_WORK TASK_.
Copy the text of all the records below word for word, leaving out the pictures.
┄┄┄┄┄┄┄┄┄┄
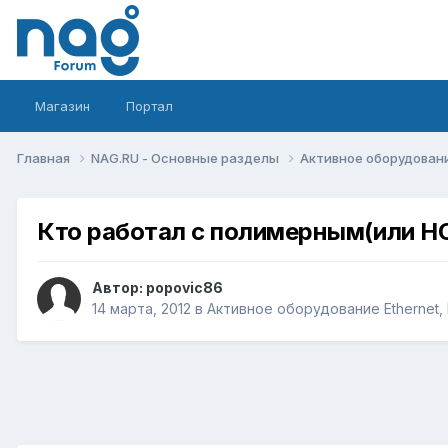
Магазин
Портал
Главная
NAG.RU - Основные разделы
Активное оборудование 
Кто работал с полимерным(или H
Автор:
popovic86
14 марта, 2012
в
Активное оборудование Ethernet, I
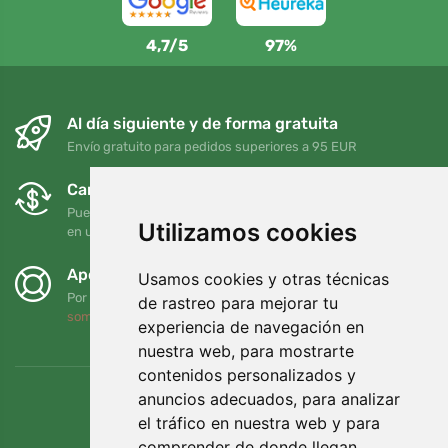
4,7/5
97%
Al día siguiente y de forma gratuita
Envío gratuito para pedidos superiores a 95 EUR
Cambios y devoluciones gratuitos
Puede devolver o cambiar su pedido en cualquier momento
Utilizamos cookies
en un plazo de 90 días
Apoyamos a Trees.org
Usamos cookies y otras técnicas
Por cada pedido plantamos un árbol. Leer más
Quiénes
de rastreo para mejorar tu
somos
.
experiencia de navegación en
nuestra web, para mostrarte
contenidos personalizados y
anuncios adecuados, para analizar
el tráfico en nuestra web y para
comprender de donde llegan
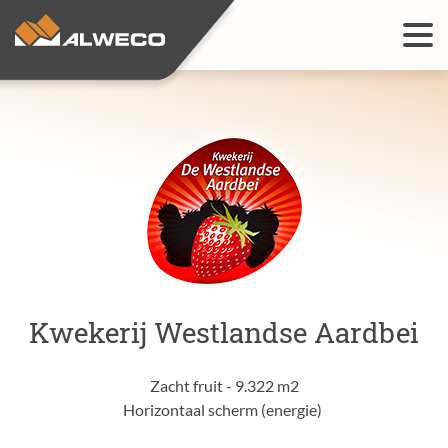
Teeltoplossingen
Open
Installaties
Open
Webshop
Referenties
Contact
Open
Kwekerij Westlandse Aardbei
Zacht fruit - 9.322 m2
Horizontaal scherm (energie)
┄┄┄┄┄┄┄┄┄┄
_RESPONSE FOR THIS EXERCISE_.
Магазин
Портал
Главная
NAG.RU - Основные разделы
Активное оборудование 
Кто работал с полимерным(или H
Автор:
popovic86
14 марта, 2012
в
Активное оборудование Ethernet, I
4,7/5
97%
Al día siguiente y de forma gratuita
Envío gratuito para pedidos superiores a 95 EUR
Cambios y devoluciones gratuitos
Puede devolver o cambiar su pedido en cualquier momento
Utilizamos cookies
en un plazo de 90 días
Apoyamos a Trees.org
Usamos cookies y otras técnicas
Por cada pedido plantamos un árbol. Leer más
Quiénes
de rastreo para mejorar tu
somos
.
experiencia de navegación en
nuestra web, para mostrarte
contenidos personalizados y
anuncios adecuados, para analizar
el tráfico en nuestra web y para
comprender de donde llegan
Teeltoplossingen
Open
Installaties
Open
Webshop
Referenties
Contact
Open
Kwekerij Westlandse Aardbei
Zacht fruit - 9.322 m2
Horizontaal scherm (energie)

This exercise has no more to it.